# [Trecho fornecido]
::::::::
A ocupação das vagas dar-se-á de tal modo que o primeiro classificado na listagem específica de candidatos negros neste concurso será convocado para ocupar a 3ª vaga do Edital. Os demais candidatos negros aprovados serão convocados para ocupar a 8ª, a 13ª, a 18ª, a 23ª vaga e assim sucessivamente, quando houver mais vagas a serem preenchidas, dentro do prazo de validade do concurso. (Edital 177, de 25 de setembro de 2019)

Importante enfatizar que o objetivo da Lei é a inclusão, pois o Edital[13] prevê a manutenção das vagas para os candidatos negros e candidatas negras, ainda que tenham sido aprovados e aprovadas dentro do número de vagas oferecidas para ampla concorrência, o que se considera uma inclusão efetiva, pois durante a vigência do concurso, poderão ser preenchidas mais vagas do que aquelas previamente anunciadas.
::::::::
# [Material apresentado]
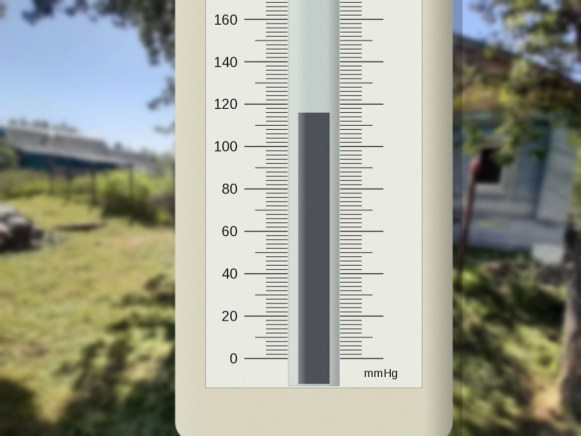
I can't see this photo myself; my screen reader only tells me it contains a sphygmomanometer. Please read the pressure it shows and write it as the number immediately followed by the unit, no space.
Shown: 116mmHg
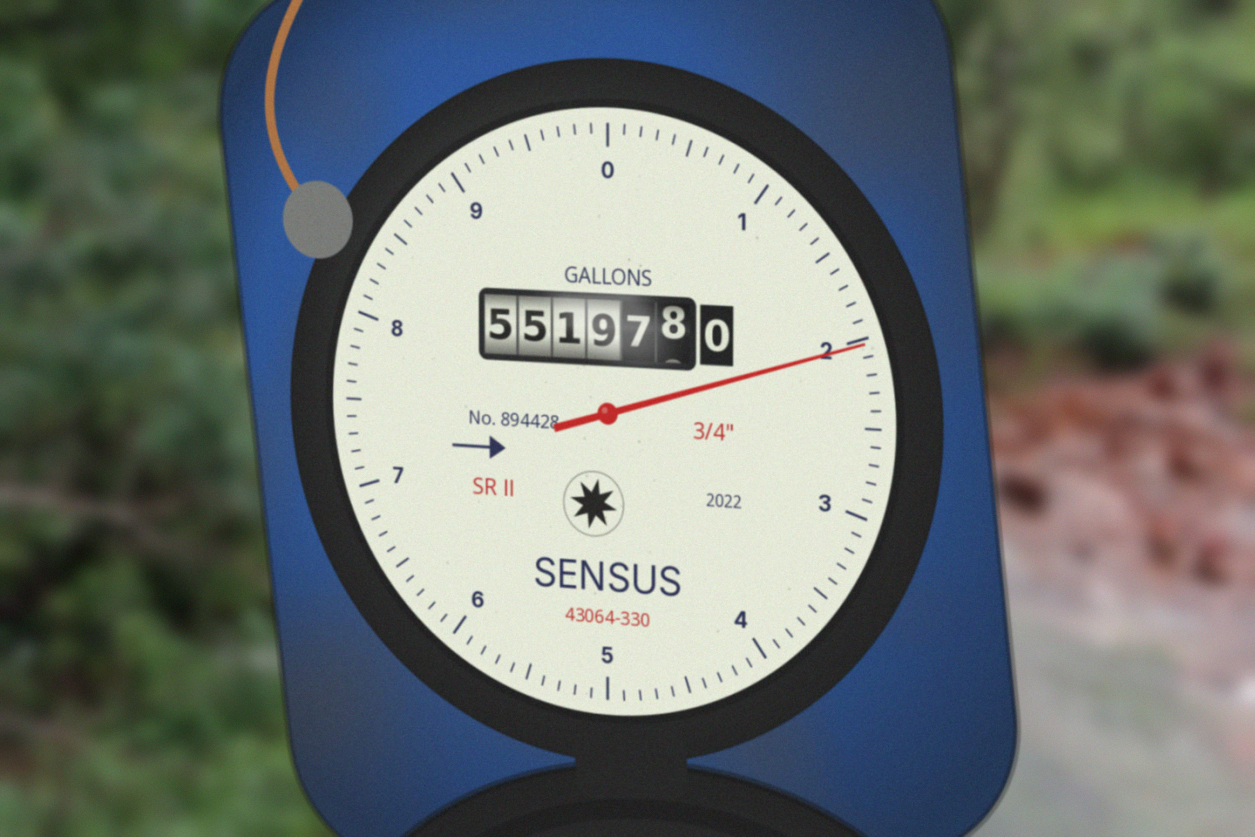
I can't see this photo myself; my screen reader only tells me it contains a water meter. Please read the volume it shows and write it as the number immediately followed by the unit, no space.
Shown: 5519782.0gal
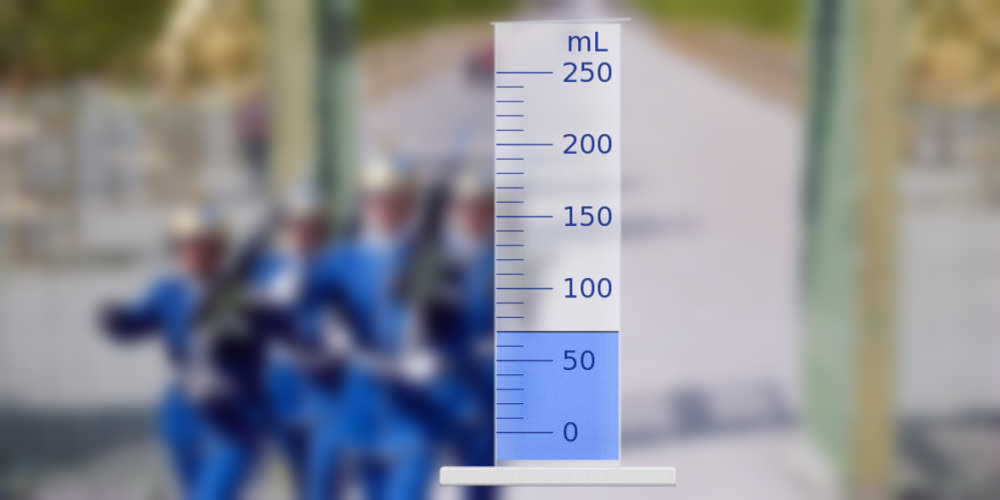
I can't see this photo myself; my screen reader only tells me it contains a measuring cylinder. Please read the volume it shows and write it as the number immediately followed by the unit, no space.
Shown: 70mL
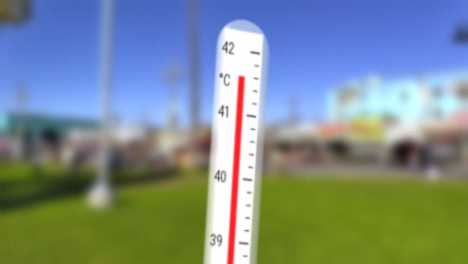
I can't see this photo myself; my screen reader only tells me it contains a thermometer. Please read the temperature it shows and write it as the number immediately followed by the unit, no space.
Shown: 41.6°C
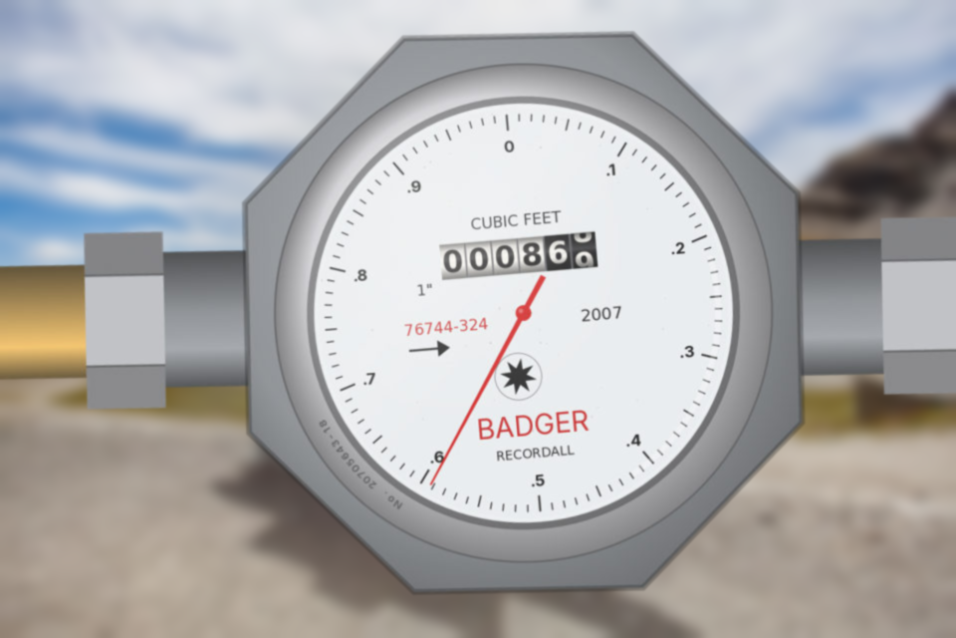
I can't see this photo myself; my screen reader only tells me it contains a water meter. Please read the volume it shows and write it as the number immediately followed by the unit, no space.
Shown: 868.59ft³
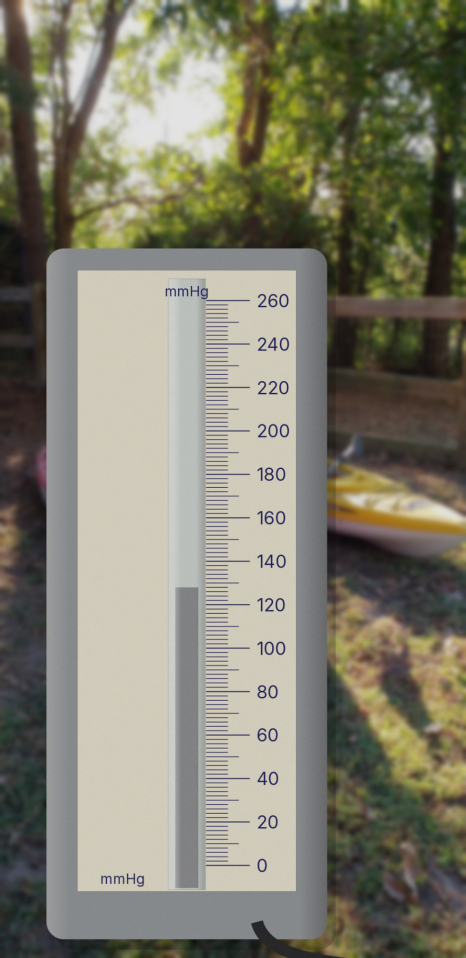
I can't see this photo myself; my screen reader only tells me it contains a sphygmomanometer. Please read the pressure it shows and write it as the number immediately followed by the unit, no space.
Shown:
::::::::
# [Lista de atividades]
• a. Transcreva do trecho sobre a reserva de vagas para candidatos negros a parte que se inicia nas palavras que contêm "A ocupação das" e se encerra em "aquelas previamente anunciadas.".
• b. Informe se cada afirmação a seguir está de acordo com o trecho sobre a reserva de vagas para candidatos negros, respondendo sim ou não e citando literalmente as palavras do texto que decidem a questão: (i) o primeiro classificado na listagem de candidatos negros é convocado para a 3ª vaga do Edital; (ii) o segundo candidato negro aprovado é convocado para a 5ª vaga; (iii) candidatos negros aprovados dentro do número de vagas de ampla concorrência deixam de ter vagas reservadas.
• c. Prossiga com o trecho sobre a reserva de vagas para candidatos negros a partir do ponto em que ele termina.

# [Respostas em ordem]
• a.
A ocupação das vagas dar-se-á de tal modo que o primeiro classificado na listagem específica de candidatos negros neste concurso será convocado para ocupar a 3ª vaga do Edital. Os demais candidatos negros aprovados serão convocados para ocupar a 8ª, a 13ª, a 18ª, a 23ª vaga e assim sucessivamente, quando houver mais vagas a serem preenchidas, dentro do prazo de validade do concurso. (Edital 177, de 25 de setembro de 2019)

Importante enfatizar que o objetivo da Lei é a inclusão, pois o Edital[13] prevê a manutenção das vagas para os candidatos negros e candidatas negras, ainda que tenham sido aprovados e aprovadas dentro do número de vagas oferecidas para ampla concorrência, o que se considera uma inclusão efetiva, pois durante a vigência do concurso, poderão ser preenchidas mais vagas do que aquelas previamente anunciadas.

• b.
(i) Sim: "o primeiro classificado na listagem específica de candidatos negros neste concurso será convocado para ocupar a 3ª vaga do Edital".
(ii) Não: "Os demais candidatos negros aprovados serão convocados para ocupar a 8ª, a 13ª, a 18ª, a 23ª vaga".
(iii) Não: "prevê a manutenção das vagas para os candidatos negros e candidatas negras, ainda que tenham sido aprovados e aprovadas dentro do número de vagas oferecidas para ampla concorrência".

• c.
A Comissão de Verificação originária da Lei de Cotas de 2012, no período de 2009 a 2012, passou por ajustes nas práticas devido à judicialização do processo de monitoramento. Outras comissões foram criadas para ter um sistema de confirmação de vaga e matrícula mais eficiente na UFSM. Assim, a Comissão de Verificação atende a ambas as leis 12.711/2012, como a Lei 12.990, 2014[14]. A PROGRAD lança anualmente o Edital Interno de Seleção de Servidores para a constituição das comissões: Comissão de Autodeclaraçãoe Comissão de Acessibilidade[15] e a Comissão Socioeconômica, para examinar os comprovantes de renda per capita dos candidatos às cotas sociais. Todos os servidores são remunerados, de acordo com os quesitos da Resolução interna e legislação da Gratificação por Encargo de Curso ou Concurso (GECC)[16].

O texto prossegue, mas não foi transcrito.